## Task directions:
Could you return each line below without altering a word?

*** Dataset excerpts ***

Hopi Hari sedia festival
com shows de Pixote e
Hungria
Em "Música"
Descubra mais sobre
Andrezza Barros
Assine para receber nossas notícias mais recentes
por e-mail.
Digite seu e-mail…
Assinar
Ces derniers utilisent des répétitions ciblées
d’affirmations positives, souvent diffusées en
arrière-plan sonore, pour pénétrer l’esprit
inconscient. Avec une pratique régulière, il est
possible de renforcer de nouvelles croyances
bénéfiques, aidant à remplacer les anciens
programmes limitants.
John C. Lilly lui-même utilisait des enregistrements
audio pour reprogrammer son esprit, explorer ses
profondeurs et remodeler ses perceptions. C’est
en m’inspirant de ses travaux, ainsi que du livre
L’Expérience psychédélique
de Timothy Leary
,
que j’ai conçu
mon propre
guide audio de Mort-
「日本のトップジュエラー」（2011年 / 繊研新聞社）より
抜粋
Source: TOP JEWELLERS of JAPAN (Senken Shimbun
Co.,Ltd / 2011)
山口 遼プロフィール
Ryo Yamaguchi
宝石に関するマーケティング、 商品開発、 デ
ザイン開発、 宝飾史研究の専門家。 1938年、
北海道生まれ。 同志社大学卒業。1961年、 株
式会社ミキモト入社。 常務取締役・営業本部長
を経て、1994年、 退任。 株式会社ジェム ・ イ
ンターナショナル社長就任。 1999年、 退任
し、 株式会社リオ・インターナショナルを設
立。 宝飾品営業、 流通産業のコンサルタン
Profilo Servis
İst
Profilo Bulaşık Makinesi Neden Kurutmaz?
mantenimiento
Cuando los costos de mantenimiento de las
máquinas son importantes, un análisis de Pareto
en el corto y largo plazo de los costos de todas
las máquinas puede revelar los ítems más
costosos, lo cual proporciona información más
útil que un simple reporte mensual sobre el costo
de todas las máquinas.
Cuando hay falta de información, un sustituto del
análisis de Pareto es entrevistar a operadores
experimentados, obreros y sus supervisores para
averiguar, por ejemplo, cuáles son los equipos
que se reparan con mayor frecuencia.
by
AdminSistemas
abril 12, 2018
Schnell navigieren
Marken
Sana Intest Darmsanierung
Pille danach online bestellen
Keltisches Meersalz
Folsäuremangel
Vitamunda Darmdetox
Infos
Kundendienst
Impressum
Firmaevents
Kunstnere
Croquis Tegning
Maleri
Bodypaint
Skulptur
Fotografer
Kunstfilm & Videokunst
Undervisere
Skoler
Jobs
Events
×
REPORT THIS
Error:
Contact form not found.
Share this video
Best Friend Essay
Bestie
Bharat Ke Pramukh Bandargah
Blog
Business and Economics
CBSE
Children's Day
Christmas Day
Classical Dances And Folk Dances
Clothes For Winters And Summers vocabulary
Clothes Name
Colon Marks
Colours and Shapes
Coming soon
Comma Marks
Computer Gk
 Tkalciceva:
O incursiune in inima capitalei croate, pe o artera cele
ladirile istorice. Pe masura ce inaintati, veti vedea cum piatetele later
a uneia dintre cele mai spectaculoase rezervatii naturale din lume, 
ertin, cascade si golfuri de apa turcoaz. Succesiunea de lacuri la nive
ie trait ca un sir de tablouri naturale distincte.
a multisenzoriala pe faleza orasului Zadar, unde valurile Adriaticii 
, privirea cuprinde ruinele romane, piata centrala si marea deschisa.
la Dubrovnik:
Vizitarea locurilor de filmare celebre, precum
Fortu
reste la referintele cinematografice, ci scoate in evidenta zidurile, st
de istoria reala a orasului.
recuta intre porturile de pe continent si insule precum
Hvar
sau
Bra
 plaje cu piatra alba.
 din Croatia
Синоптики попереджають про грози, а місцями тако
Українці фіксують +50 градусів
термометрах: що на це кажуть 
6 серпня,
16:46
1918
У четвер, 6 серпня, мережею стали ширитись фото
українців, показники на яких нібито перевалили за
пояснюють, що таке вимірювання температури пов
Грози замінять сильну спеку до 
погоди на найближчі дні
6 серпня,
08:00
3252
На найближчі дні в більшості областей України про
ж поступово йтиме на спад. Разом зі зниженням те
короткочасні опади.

*** End of Dataset excerpts ***

## Answer below:
Hopi Hari sedia festival
com shows de Pixote e
Hungria
Em "Música"
Descubra mais sobre
Andrezza Barros
Assine para receber nossas notícias mais recentes
por e-mail.
Digite seu e-mail…
Assinar
Ces derniers utilisent des répétitions ciblées
d’affirmations positives, souvent diffusées en
arrière-plan sonore, pour pénétrer l’esprit
inconscient. Avec une pratique régulière, il est
possible de renforcer de nouvelles croyances
bénéfiques, aidant à remplacer les anciens
programmes limitants.
John C. Lilly lui-même utilisait des enregistrements
audio pour reprogrammer son esprit, explorer ses
profondeurs et remodeler ses perceptions. C’est
en m’inspirant de ses travaux, ainsi que du livre
L’Expérience psychédélique
de Timothy Leary
,
que j’ai conçu
mon propre
guide audio de Mort-
「日本のトップジュエラー」（2011年 / 繊研新聞社）より
抜粋
Source: TOP JEWELLERS of JAPAN (Senken Shimbun
Co.,Ltd / 2011)
山口 遼プロフィール
Ryo Yamaguchi
宝石に関するマーケティング、 商品開発、 デ
ザイン開発、 宝飾史研究の専門家。 1938年、
北海道生まれ。 同志社大学卒業。1961年、 株
式会社ミキモト入社。 常務取締役・営業本部長
を経て、1994年、 退任。 株式会社ジェム ・ イ
ンターナショナル社長就任。 1999年、 退任
し、 株式会社リオ・インターナショナルを設
立。 宝飾品営業、 流通産業のコンサルタン
Profilo Servis
İst
Profilo Bulaşık Makinesi Neden Kurutmaz?
mantenimiento
Cuando los costos de mantenimiento de las
máquinas son importantes, un análisis de Pareto
en el corto y largo plazo de los costos de todas
las máquinas puede revelar los ítems más
costosos, lo cual proporciona información más
útil que un simple reporte mensual sobre el costo
de todas las máquinas.
Cuando hay falta de información, un sustituto del
análisis de Pareto es entrevistar a operadores
experimentados, obreros y sus supervisores para
averiguar, por ejemplo, cuáles son los equipos
que se reparan con mayor frecuencia.
by
AdminSistemas
abril 12, 2018
Schnell navigieren
Marken
Sana Intest Darmsanierung
Pille danach online bestellen
Keltisches Meersalz
Folsäuremangel
Vitamunda Darmdetox
Infos
Kundendienst
Impressum
Firmaevents
Kunstnere
Croquis Tegning
Maleri
Bodypaint
Skulptur
Fotografer
Kunstfilm & Videokunst
Undervisere
Skoler
Jobs
Events
×
REPORT THIS
Error:
Contact form not found.
Share this video
Best Friend Essay
Bestie
Bharat Ke Pramukh Bandargah
Blog
Business and Economics
CBSE
Children's Day
Christmas Day
Classical Dances And Folk Dances
Clothes For Winters And Summers vocabulary
Clothes Name
Colon Marks
Colours and Shapes
Coming soon
Comma Marks
Computer Gk
 Tkalciceva:
O incursiune in inima capitalei croate, pe o artera cele
ladirile istorice. Pe masura ce inaintati, veti vedea cum piatetele later
a uneia dintre cele mai spectaculoase rezervatii naturale din lume, 
ertin, cascade si golfuri de apa turcoaz. Succesiunea de lacuri la nive
ie trait ca un sir de tablouri naturale distincte.
a multisenzoriala pe faleza orasului Zadar, unde valurile Adriaticii 
, privirea cuprinde ruinele romane, piata centrala si marea deschisa.
la Dubrovnik:
Vizitarea locurilor de filmare celebre, precum
Fortu
reste la referintele cinematografice, ci scoate in evidenta zidurile, st
de istoria reala a orasului.
recuta intre porturile de pe continent si insule precum
Hvar
sau
Bra
 plaje cu piatra alba.
 din Croatia
Синоптики попереджають про грози, а місцями тако
Українці фіксують +50 градусів
термометрах: що на це кажуть 
6 серпня,
16:46
1918
У четвер, 6 серпня, мережею стали ширитись фото
українців, показники на яких нібито перевалили за
пояснюють, що таке вимірювання температури пов
Грози замінять сильну спеку до 
погоди на найближчі дні
6 серпня,
08:00
3252
На найближчі дні в більшості областей України про
ж поступово йтиме на спад. Разом зі зниженням те
короткочасні опади.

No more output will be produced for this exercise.